Keep the peace

Desk-image.jpgIn February the Peace Corps ranked the University of Chicago among its top ten medium-sized schools, with 30 Chicago graduates currently serving abroad. For Will Cohen, AB'08, who has spent the past 19 months working in a small town outside of Maputo, Mozambique, it's the U of C education that enables graduates to contribute in a meaningful way.

Cohen points to the Peace Corps' three goals: help the people of interested countries meet a need for trained men and women, promote a better understanding of Americans on the part of the people served, and promote a better understanding of other peoples on the part of Americans.

"If...the Peace Corps wants to send people abroad who can work on all three goals, and not just the first, then a liberal Chicago education fits perfectly," Cohen says. "This is someone who could be a good though not flawless English teacher or community organizer or agricultural development worker. But it is also someone who is perceptive and tries to figure out why a different culture is the way it is, and who looks for a way to make a small, sustainable, but also meaningful improvement in his or her community."

Still, Cohen says, classroom studies of international development could only bring him so far in preparation for the Peace Corps.

"I knew that teaching in this environment would be challenging and I tried to prepare myself ahead of time, but that preparation didn't and couldn't actually make the difficulties less difficult," he says. "There's knowing and then there's knowing, and that second kind of knowing is what I learn every day here."

Cohen has had to come to grips with that second kind of knowing as he has worked to set up a computer lab at his school—he teaches eighth, ninth, and tenth grades—and help spread computer literacy. The project started with the donation of a dozen brand new desktop computers, but Cohen found he couldn’t jump right into the functional lessons, such as using computers for e-mail and, for teachers, school-based processes like grading and class-scheduling.

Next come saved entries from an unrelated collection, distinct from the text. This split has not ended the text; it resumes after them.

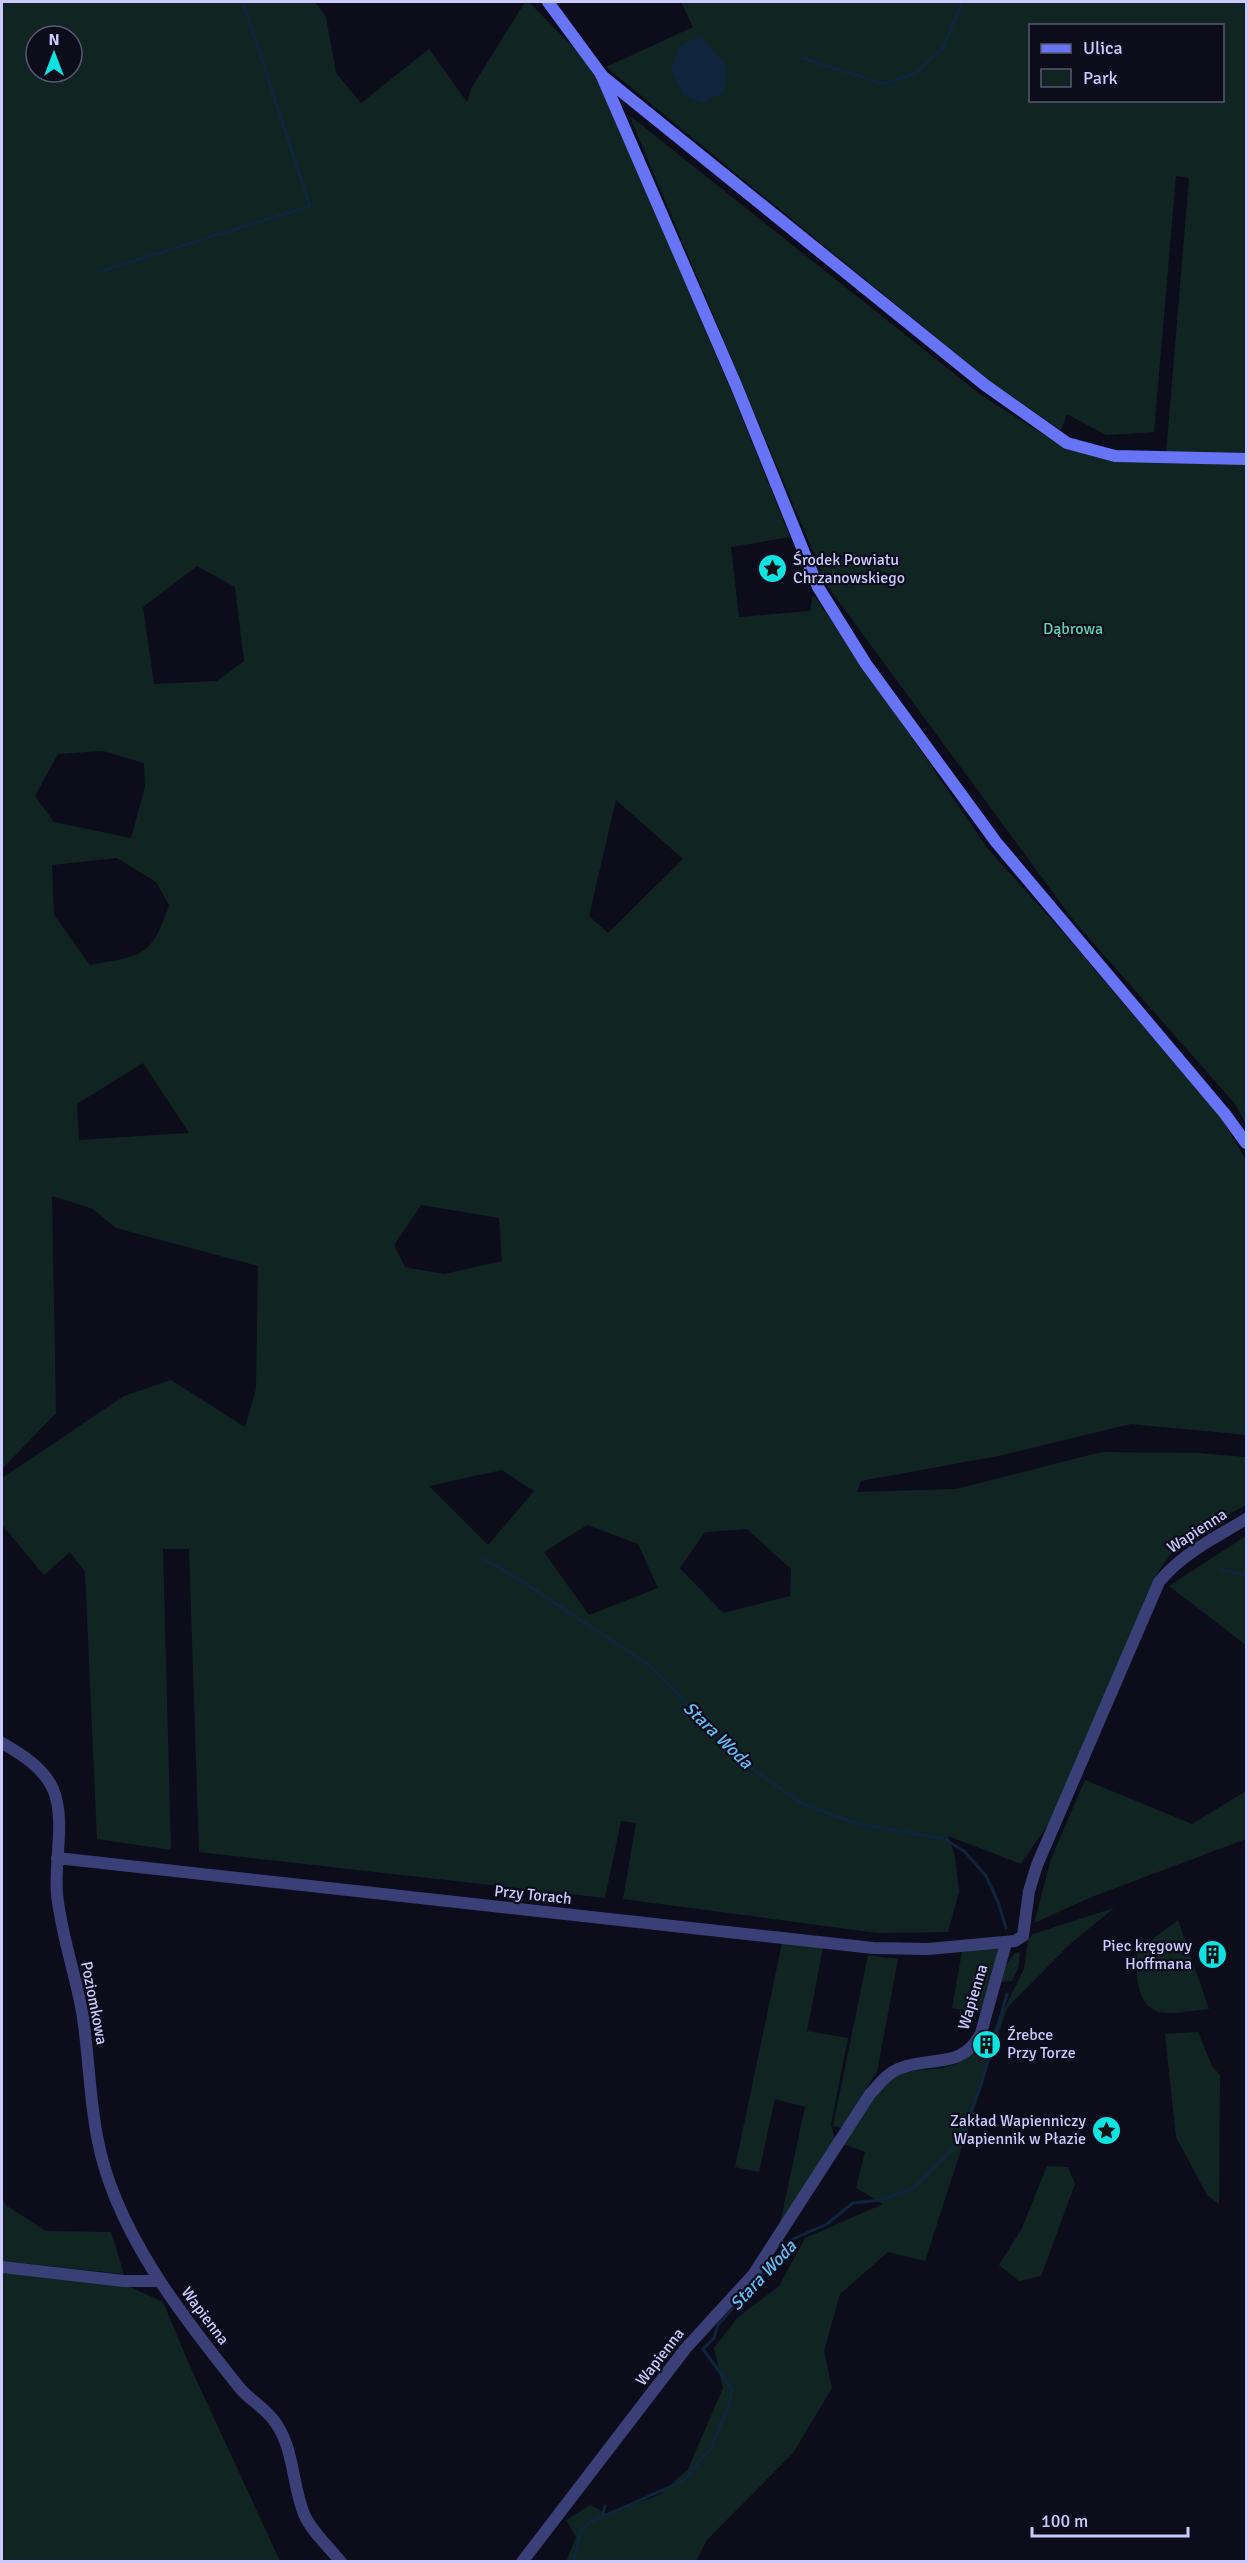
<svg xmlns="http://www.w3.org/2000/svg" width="1248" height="2563" viewBox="0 0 1248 2563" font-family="Signika,sans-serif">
<rect width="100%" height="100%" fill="#0d0c1b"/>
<path fill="#102521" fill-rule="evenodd" d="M2,2H315L326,17L336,73L361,103L429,49L467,102L472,87L525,2H529L581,55L602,89L732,393L790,537L731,547L739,617L810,611L813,594L988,849L1060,929L1221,1118L1246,1160V1435L1131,1424L998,1456L861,1481L857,1492L956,1489L1101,1452L1197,1453L1246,1457V1505L1184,1538L1162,1566L1149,1589L1088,1738L1047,1826L1021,1864L948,1836L955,1856L959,1892L948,1932L877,1933L623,1899L636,1823L621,1821L605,1898L199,1852L189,1549H163L171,1850L97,1839L85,1572L70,1552L44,1575L2,1525V1478L124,1396L171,1380L245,1427L256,1389L258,1266L116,1228L93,1209L52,1196L56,1413L2,1469ZM36,36H72V72H36ZM197,566L235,587L244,661L217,681L154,684L143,607ZM103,751L144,763L145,787L131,838L54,822L35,796L58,754ZM616,800L683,859L608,933L589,916ZM117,858L156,882L169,905C151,959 142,955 90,965L54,915L52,865ZM143,1063L189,1133L79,1140L77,1104ZM421,1205L499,1218L502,1261L444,1274L405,1267L394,1245ZM502,1470L534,1491L488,1545L429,1486ZM587,1525L638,1544L658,1588L589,1615L544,1552ZM747,1529L791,1569L790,1596L723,1613L680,1568L705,1532Z
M681,2H1246V454H1166L1189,178L1176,176L1154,432L1106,435L1067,414L1061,430L987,379L606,67L693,27ZM1030,26H1222V100H1030Z
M629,115L981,395L1063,447L1115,461L1246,464V1124L1235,1104L1074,921L828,587Z
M1246,1536V1645L1169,1586Z
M1085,1780L1192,1824L1246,1791V1839L1094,1896L1034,1923L1051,1859Z
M1114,1908L1069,1945L1007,2008L925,2261L888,2252L840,2294L824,2351L832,2388L793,2453L707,2540L696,2561L566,2562L576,2537L566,2520L590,2505L607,2514L661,2494L688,2469L723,2388L714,2348L737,2318L779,2286L805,2238L883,2204L856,2188L865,2152L843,2144C855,2125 872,2089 892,2077C911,2066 936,2073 955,2064C968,2058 976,2047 985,2036L978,2062L1024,1969L1028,1939L1033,1934Z
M1178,1920L1209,2009C1195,2010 1179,2014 1165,2013C1135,2011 1136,1973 1137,1951Z
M782,1943L823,1948L807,2031L848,2038L831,2124L835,2139L778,2233L805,2107L775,2099L759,2172L735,2167Z
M999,1947L982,2014L952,2008L962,1952Z
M1020,1952L1018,1969L1012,1981L1001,1982L1005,1966L1015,1953Z
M868,1955L898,1959L877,2072L841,2128L833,2126Z
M1198,2032L1212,2066L1220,2075L1219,2204L1207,2195L1176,2137L1165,2034Z
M1047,2166L1068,2167L1075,2184L1041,2276L1019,2281L999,2265L1022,2228Z
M2,2199L7,2206L46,2231L111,2232L124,2274L2,2261Z
M2,2273L130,2287L163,2302L189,2364L280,2561L2,2562Z"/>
<path fill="#0e253d" d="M700,36L727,66L724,92L702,103L684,95L671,69L680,46Z"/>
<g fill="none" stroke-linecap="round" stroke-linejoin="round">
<path stroke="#0e253d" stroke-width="3" d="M803,58L883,84L916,73L943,48L962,2
M98,272L310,206L243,2
M482,1558L517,1578L646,1663L670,1685L712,1733L744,1763L801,1803L855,1823L945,1839L965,1852L986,1876L998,1902L1006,1928
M1221,1570L1246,1575
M602,2516L605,2506
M573,2562L581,2530L588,2523L683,2481L712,2447L729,2405L732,2389L703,2349L714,2338L718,2325L793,2239L827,2224L853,2203L881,2200L914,2188L957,2145L980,2088L1007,1994"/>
<path stroke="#3a3f77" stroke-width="12" d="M2,1743C21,1754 43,1767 53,1789C66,1820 54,1861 57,1894C61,1934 75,1972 82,2012C89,2053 89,2095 97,2136C113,2228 181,2315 239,2387C249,2400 266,2408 275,2422C294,2448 292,2484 304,2514C311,2531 329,2547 341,2562
M57,1858L873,1948L928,1949L1015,1941L1023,1936L1029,1891L1037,1865L1159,1582C1183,1553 1215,1538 1246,1519
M2,2267L124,2281H158
M522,2562L686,2348L753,2275L870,2094C879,2085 886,2074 898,2069C930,2055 962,2071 981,2033L1006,1943"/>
<path stroke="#6774f5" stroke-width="12" d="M548,2L601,74L736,385L818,587L866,664L996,842L1225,1114L1246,1143
M601,75L985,385L1067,443L1115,456L1246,459"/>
</g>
<defs>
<symbol id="sight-disc" viewBox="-11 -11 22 22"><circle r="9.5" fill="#0fe3df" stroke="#0d0c1b"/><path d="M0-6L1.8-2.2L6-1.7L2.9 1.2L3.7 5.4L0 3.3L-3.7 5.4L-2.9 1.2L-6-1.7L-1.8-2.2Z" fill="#111"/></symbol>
<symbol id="building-disc" viewBox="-11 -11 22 22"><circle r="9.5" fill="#0fe3df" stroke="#0d0c1b"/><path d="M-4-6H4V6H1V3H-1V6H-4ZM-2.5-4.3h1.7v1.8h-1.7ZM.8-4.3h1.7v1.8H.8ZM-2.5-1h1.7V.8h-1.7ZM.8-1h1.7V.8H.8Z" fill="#111"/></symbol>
</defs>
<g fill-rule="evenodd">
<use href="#sight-disc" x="756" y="552" width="33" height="33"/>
<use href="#building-disc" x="1196" y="1938" width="33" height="33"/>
<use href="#building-disc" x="970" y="2028" width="33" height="33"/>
<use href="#sight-disc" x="1090" y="2114" width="33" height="33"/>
</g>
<g text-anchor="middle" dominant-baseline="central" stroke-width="4.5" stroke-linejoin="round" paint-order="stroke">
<g font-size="16" fill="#cacafc" stroke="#0d0c1b" text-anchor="start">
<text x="793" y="560">Środek Powiatu<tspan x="793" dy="18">Chrzanowskiego</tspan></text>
<text x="1192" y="1946" text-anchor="end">Piec kręgowy<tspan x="1192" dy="18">Hoffmana</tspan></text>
<text x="1007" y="2035">Źrebce<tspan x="1007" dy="18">Przy Torze</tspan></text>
<text x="1086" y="2121" text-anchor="end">Zakład Wapienniczy<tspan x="1086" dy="18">Wapiennik w Płazie</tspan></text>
</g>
<g font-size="16" fill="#5cd5a9" stroke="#0d0c1b">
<text x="1073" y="629">Dąbrowa</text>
</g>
<g font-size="16" fill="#cacafc" stroke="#0d0c1b">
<text transform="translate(1197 1531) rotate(-33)">Wapienna</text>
<text transform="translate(533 1895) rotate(6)">Przy Torach</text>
<text transform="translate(973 1997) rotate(-73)">Wapienna</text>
<text transform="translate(94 2003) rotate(79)">Poziomkowa</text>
<text transform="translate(205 2316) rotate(53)">Wapienna</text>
<text transform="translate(660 2357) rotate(-52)">Wapienna</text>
</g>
<g font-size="18" font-style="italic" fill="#5fc0f5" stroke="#0d0c1b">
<text transform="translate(718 1735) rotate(44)">Stara Woda</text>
<text transform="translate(763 2275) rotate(-47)">Stara Woda</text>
</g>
</g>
<rect width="1248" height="2563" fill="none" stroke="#cacafc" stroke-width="6"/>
<rect x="1029" y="24" width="195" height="78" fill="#0d0c1b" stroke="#595875" stroke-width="1.5"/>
<rect x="1041" y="44" width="30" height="9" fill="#6774f5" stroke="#595875" stroke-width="1.5"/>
<text x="1083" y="54" font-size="18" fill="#cacafc">Ulica</text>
<rect x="1041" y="69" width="30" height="18" fill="#102521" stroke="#595875" stroke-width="1.5"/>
<text x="1083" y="84" font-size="18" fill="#cacafc">Park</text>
<g transform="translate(54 54)"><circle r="28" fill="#0d0c1b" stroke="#595875" stroke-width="1.5"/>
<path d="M0-4.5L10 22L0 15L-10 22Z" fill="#0fe3df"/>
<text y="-9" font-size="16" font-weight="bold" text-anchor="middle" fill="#cacafc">N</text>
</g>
<path d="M1032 2527v9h156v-9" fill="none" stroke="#cacafc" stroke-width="3"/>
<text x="1041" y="2527" font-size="18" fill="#cacafc" stroke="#0d0c1b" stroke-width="4.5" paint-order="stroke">100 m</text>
</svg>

“Every time I’m working with a teacher trying to teach a certain concept on the computer, I realize for how much of my life I’ve been using computers and technology, and just how integrated the whole process has been in my daily routine up until now,” he says. “It’s not enough to teach my coworkers how to use computers to aid their daily work. I need to show them in the first place that that is what computers were invented to do, and that they are not just fancy typewriters or symbols of conspicuous consumption.”

Cultural differences don’t always mean challenges, though; in fact, a Mozambican version of “Old MacDonald” provided Cohen with one of his favorite memories of his stay. He was teaching animal names one day in class—important words, he thought, to go along with some of the students’ other classes and agricultural work at school—and he decided to use the nursery rhyme to help with the lesson.

“It took a while to get the words right, but once we had the pattern down and were going through the song animal by animal, the students started to improvise. You know that style of rhythmic African choral or gospel a capella music, Ladysmith Black Mambazo and ‘Diamonds on the Soles of Her Shoes’ and all that? They started changing their singing to fit that style, and soon the students in the back were whooping and boys were chanting and the girls were clapping,” he writes. “I don’t actually think that the students learned the names of animals any better that way, but it’s the best version of a nursery rhyme I’ve ever heard. As a single event it managed to join two normally separate worlds in a way that while surprising seemed to make sense.”